* **About this exercise**: Where the word "ring" occurs in a line of the data, return the whole line.

Stored data entries:
· · ·
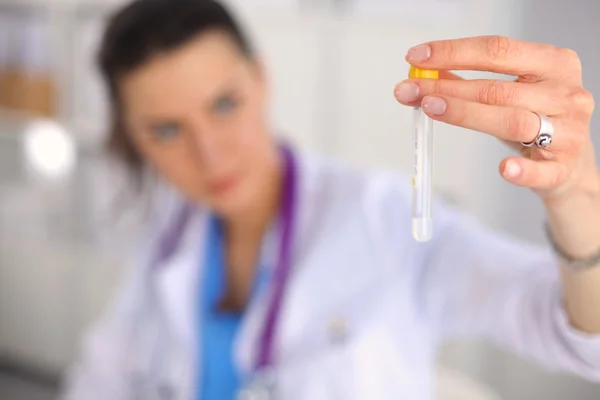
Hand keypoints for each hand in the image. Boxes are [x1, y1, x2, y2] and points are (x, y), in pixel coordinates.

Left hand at [394, 36, 598, 202]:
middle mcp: (565, 94)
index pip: (498, 50)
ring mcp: (568, 132)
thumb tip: (424, 71)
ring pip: (512, 122)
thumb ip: (471, 81)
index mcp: (553, 64)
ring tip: (428, 109)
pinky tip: (502, 168)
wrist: (572, 164)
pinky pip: (539, 171)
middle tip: (409, 89)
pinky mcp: (563, 169)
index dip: (454, 52)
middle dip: (446, 87)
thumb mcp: (511, 93)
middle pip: (497, 89)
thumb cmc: (537, 120)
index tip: (417, 56)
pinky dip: (520, 170)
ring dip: (465, 114)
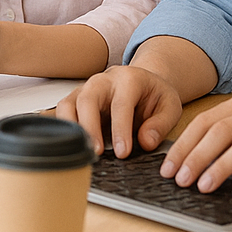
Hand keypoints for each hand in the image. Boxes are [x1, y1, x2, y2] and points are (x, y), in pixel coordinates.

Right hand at [54, 65, 183, 158]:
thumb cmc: (154, 95)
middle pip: (88, 99)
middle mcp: (103, 80)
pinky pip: (61, 111)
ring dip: (71, 128)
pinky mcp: (75, 99)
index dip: (120, 129)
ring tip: (80, 150)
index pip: (121, 103)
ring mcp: (86, 89)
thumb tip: (145, 142)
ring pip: (68, 104)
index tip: (122, 152)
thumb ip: (161, 124)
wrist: (143, 80)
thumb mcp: (170, 106)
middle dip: (90, 127)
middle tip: (96, 152)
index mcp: (129, 79)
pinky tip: (66, 144)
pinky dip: (61, 127)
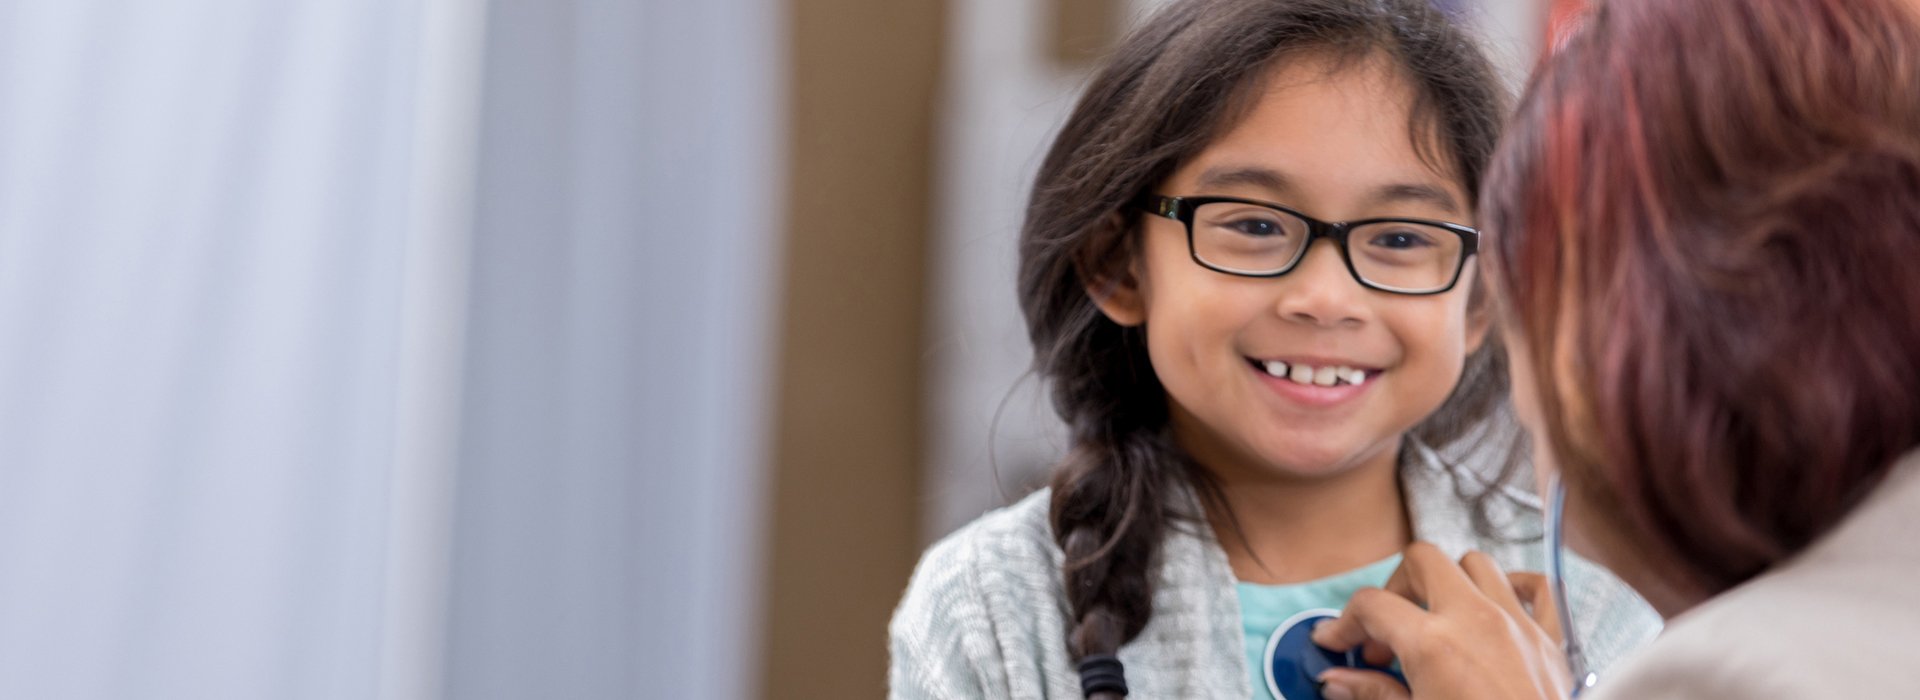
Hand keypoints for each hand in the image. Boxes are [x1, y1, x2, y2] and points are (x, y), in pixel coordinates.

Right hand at [1309, 542, 1570, 699]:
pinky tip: (1496, 605)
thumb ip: (1374, 693)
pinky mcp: (1550, 640)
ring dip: (1448, 582)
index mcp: (1433, 644)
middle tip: (1386, 629)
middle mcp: (1475, 620)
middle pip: (1422, 561)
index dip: (1343, 622)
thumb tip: (1337, 680)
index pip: (1371, 605)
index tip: (1337, 642)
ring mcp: (1517, 624)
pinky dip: (1514, 586)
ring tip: (1434, 619)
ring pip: (1474, 564)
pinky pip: (1536, 588)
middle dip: (1396, 587)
· · ·
* **Solution for this exercise**:
ring mcp: (568, 132)
ring pip: (512, 122)
ring tip: (428, 109)
ring dip: (465, 114)
ring dip: (71, 128)
ring tip: (80, 150)
ring mcp: (86, 89)
ring pip: (68, 104)
ring dip: (1448, 582)
ring mcp: (1517, 624)
ring tip: (1434, 619)
ring pip: (1474, 564)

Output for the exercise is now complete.